Bild reports, according to my translation, that ‘experts are warning of the loss of hundreds of thousands of jobs over the gas price explosion’. So power bills are going bonkers, jobs will be lost, companies will need bailing out, and inflation will soar.
No surprise that it’s not just the corporate sector that’s defying the Greenspeak. More and more politicians are waking up to the fact that they don’t just need coal, but they also need to stop vilifying and threatening it too.
It’s not just coal, of course. In Germany, the government claimed for months that it wasn’t possible to restart or extend the life of its nuclear power plants. Those claims were demonstrably false, and the nuclear plants are now expected to open.

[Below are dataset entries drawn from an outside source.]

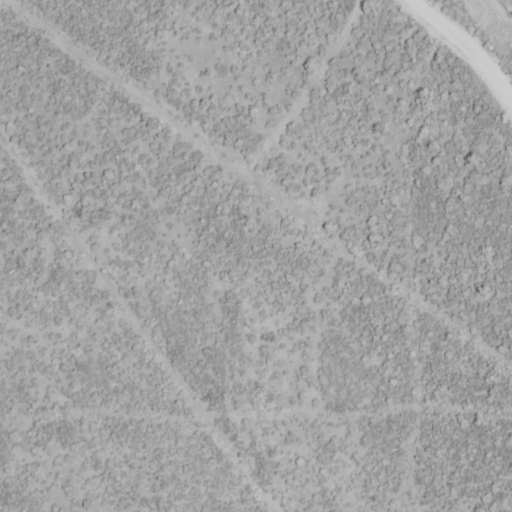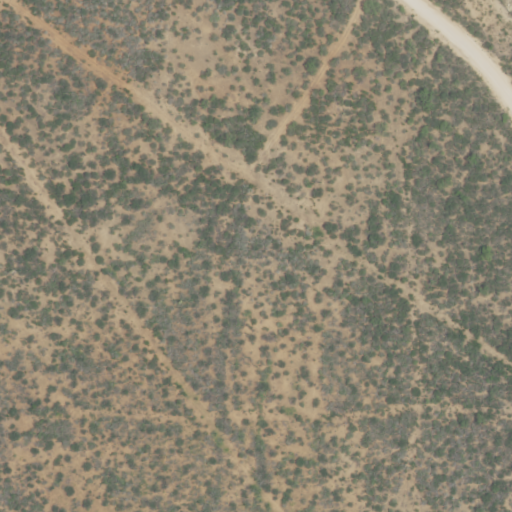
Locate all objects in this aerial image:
road: (478, 36)
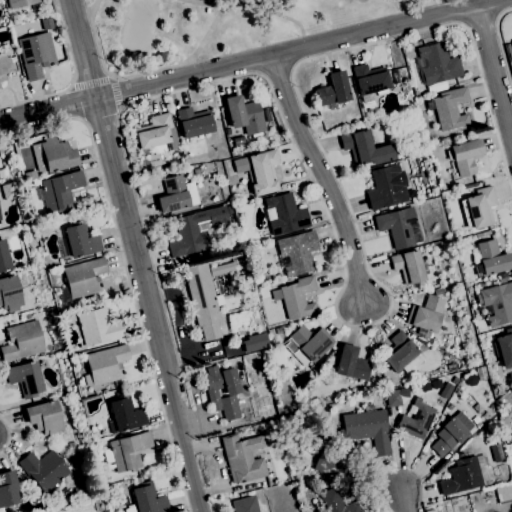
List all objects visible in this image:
road: (342, 1)
building: (20, 3)
building: (35, 7)
road: (89, 15)
road: (284, 15)
park: (217, 25)
park: (138, 28)
road: (210, 33)
building: (510, 42)
building: (511, 42)
building: (409, 45)
building: (509, 53)
building: (34, 54)
building: (35, 55)
road: (250, 62)
building: (435, 63)
building: (5, 64)
building: (435, 64)
building: (3, 65)
road: (495, 71)
road: (117, 76)
building: (395, 76)
road: (72, 78)
road: (91, 80)
building: (368, 81)
building: (369, 81)
building: (331, 90)
building: (333, 90)
road: (118, 92)
building: (449, 108)
building: (448, 109)
building: (242, 115)
building: (243, 115)
building: (266, 115)
road: (81, 122)
building: (192, 122)
building: (193, 122)
building: (227, 131)
building: (154, 135)
building: (448, 140)
building: (237, 141)
building: (364, 148)
building: (365, 148)
building: (51, 155)
building: (56, 155)
building: (465, 156)
building: (463, 157)
building: (151, 159)
building: (238, 165)
building: (196, 171)
building: (258, 171)
building: (261, 171)
building: (29, 175)
road: (324, 181)
building: (386, 187)
building: (385, 188)
building: (58, 190)
building: (58, 191)
building: (176, 194)
building: (175, 195)
building: (478, 206)
building: (478, 207)
building: (283, 214)
building: (285, 214)
building: (216, 216)
building: (398, 227)
building: (398, 227)
building: (195, 231)
building: (479, 235)
building: (188, 237)
building: (79, 241)
building: (80, 241)
building: (296, 252)
building: (296, 252)
road: (138, 255)
building: (3, 257)
building: (4, 257)
building: (196, 257)
building: (490, 258)
building: (490, 259)
building: (26, 263)
building: (407, 266)
building: (410, 266)
building: (223, 268)
building: (502, 276)
building: (82, 277)
building: (501, 280)
building: (80, 281)
road: (383, 287)
building: (11, 292)
building: (438, 292)
building: (9, 293)
building: (209, 297)
building: (295, 298)
building: (295, 298)
building: (203, 301)
building: (33, 303)
building: (496, 303)
building: (496, 303)
building: (425, 314)
building: (426, 314)
building: (236, 316)
building: (26, 317)
building: (96, 327)
building: (94, 328)
building: (278, 330)
building: (21, 341)
building: (22, 341)
building: (419, 341)
building: (253, 342)
building: (255, 342)
building: (306, 344)
building: (309, 344)
building: (504, 348)
building: (505, 348)
building: (72, 350)
building: (398, 351)
building: (398, 352)
building: (350, 363)
building: (351, 363)
building: (105, 364)
building: (105, 366)
building: (257, 367)
building: (314, 368)
building: (480, 373)
building: (24, 378)
building: (25, 379)
building: (454, 380)
building: (434, 384)
building: (423, 387)
building: (221, 391)
building: (444, 391)
building: (511, 391)
building: (222, 392)
building: (394, 397)
building: (475, 406)
building: (260, 407)
building: (261, 408)
building: (124, 414)
building: (124, 415)
building: (43, 417)
building: (44, 418)
building: (440, 418)
building: (415, 420)
building: (416, 420)
building: (273, 424)
building: (256, 428)
building: (367, 428)
building: (365, 429)
building: (449, 433)
building: (448, 436)
building: (509, 437)
building: (274, 438)
building: (71, 445)
building: (125, 452)
building: (126, 452)
building: (496, 453)
building: (242, 458)
building: (243, 458)
building: (328, 461)
building: (335, 464)
building: (42, 470)
building: (44, 470)
building: (461, 475)
building: (462, 475)
building: (7, 489)
building: (8, 489)
building: (503, 493)
building: (503, 493)
building: (147, 499)
building: (147, 500)
building: (335, 502)
building: (336, 502)
road: (404, 502)
building: (245, 504)
building: (244, 505)
building: (93, 508)
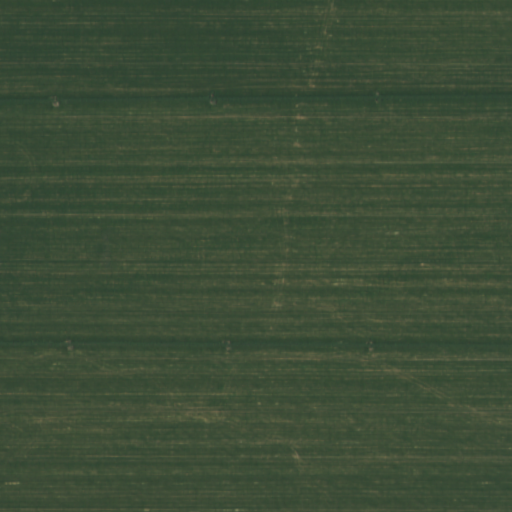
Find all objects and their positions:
crop: (256, 256)
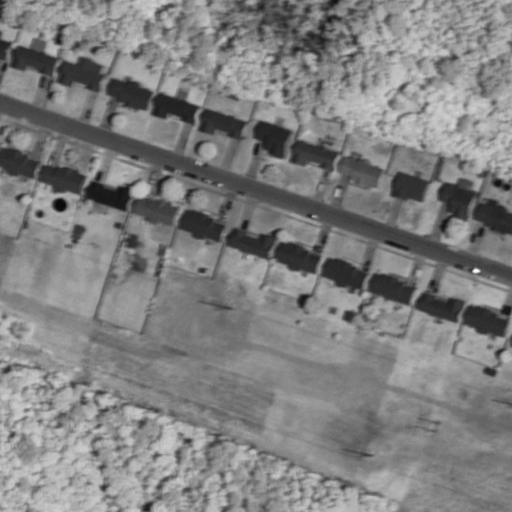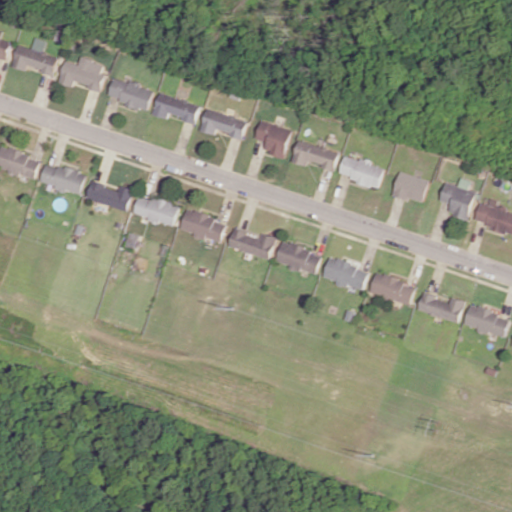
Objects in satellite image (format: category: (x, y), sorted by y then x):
building: (5, 45)
building: (85, 72)
building: (133, 93)
building: (178, 107)
building: (225, 123)
building: (276, 137)
building: (316, 154)
building: (20, 161)
building: (361, 170)
building: (65, 177)
building: (411, 186)
road: (256, 189)
building: (113, 194)
building: (459, 197)
building: (158, 209)
building: (494, 216)
building: (205, 225)
building: (133, 240)
building: (254, 242)
building: (300, 257)
building: (347, 273)
building: (393, 288)
building: (442, 306)
building: (488, 320)
power tower: (371, 455)
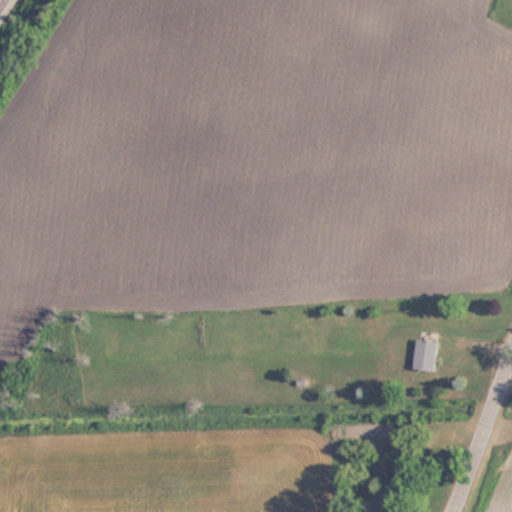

The same goes for the UK’s gas storage facilities, which were shut around the same time Europe became reliant on Russia for gas…
In France, ‘Wildlife at risk as France issues energy giants with an environmental waiver to avoid shutdown’, reports the UK’s Telegraph. Yikes, what could go wrong?
To get back to the Santos CEO’s comments, the world has fundamentally changed. Saving the planet is now less important than fighting Putin, inflation, and the lack of energy supply and infrastructure.
The change is obvious at the political level. But also at the corporate level.
The narrative that only companies that take the energy transition seriously will survive in the zero-carbon future has been turned on its head. The companies that gambled politicians would persist with such policies in the face of disastrous results have had the rug pulled out from under them. And the windfall from those who focused on value for their shareholders has soared.
There’s nothing like a results season to sharpen the mind of corporate boardrooms and nothing like elections to wake up politicians.
What has the energy war on Putin achieved? Apart from inflation, an energy crisis, and recessions?
The Financial Times sums it up when it comes to oil: ‘Western sanctions have had “limited impact” on Russian oil output, says IEA’ and ‘Rerouting of Moscow’s crude to India, China and Turkey has helped offset curbs elsewhere.’ In the end, ‘Russian oil production in July was only 310,000 b/d below prewar levels, a fall of less than 3 per cent.’
Adjust for much higher oil prices because of the sanctions, and you get…humiliation.
As for gas, Gazprom’s output so far this year fell by a whopping 13.2% compared to the same period last year.
Look out, Russia! Sanctions for the win! They worked in Cuba, Iran, Japan, Iraq, and plenty of other places, after all…
Best of all, Putin is helping with the sanctions by further limiting his exports of gas to Europe, according to the media.
Wait, we celebrate the sanctions for reducing Russia’s energy exports and then accuse Russia of exporting less to squeeze Europe politically? You can’t have both.